> Task directions
Recast everything from the line containing "Perguntas Frequentes" down to and including the line containing "Tenho interesse neste curso, como posso co" as a JSON list of strings, one string per line, with blank lines left out.

> Data listing
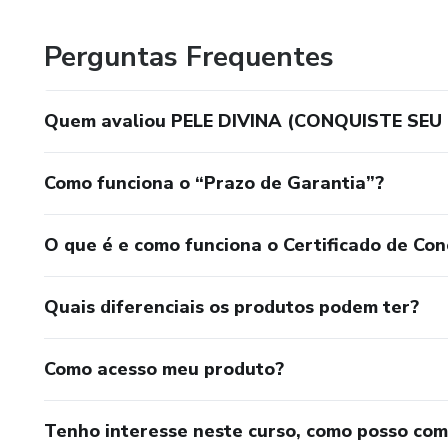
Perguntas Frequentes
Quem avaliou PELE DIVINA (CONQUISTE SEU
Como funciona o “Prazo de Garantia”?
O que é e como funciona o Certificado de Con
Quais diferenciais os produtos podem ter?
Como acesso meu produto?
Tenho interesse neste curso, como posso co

--

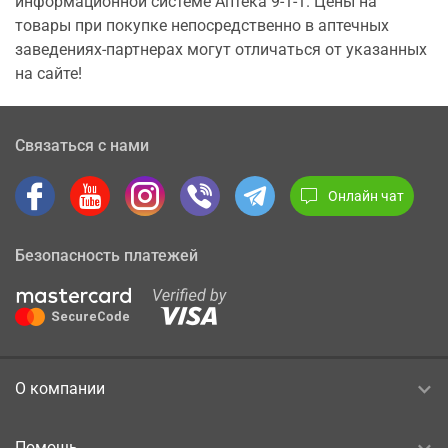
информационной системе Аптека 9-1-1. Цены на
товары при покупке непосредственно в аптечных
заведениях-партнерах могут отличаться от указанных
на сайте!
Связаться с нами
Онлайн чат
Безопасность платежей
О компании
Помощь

--

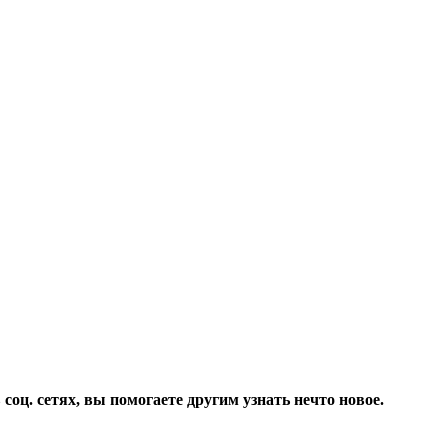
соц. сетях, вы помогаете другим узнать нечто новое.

> Written reply
[
  "Perguntas Frequentes",
  "Quem avaliou PELE DIVINA (CONQUISTE SEU",
  "Como funciona o “Prazo de Garantia”?",
  "O que é e como funciona o Certificado de Con",
  "Quais diferenciais os produtos podem ter?",
  "Como acesso meu produto?",
  "Tenho interesse neste curso, como posso co"
]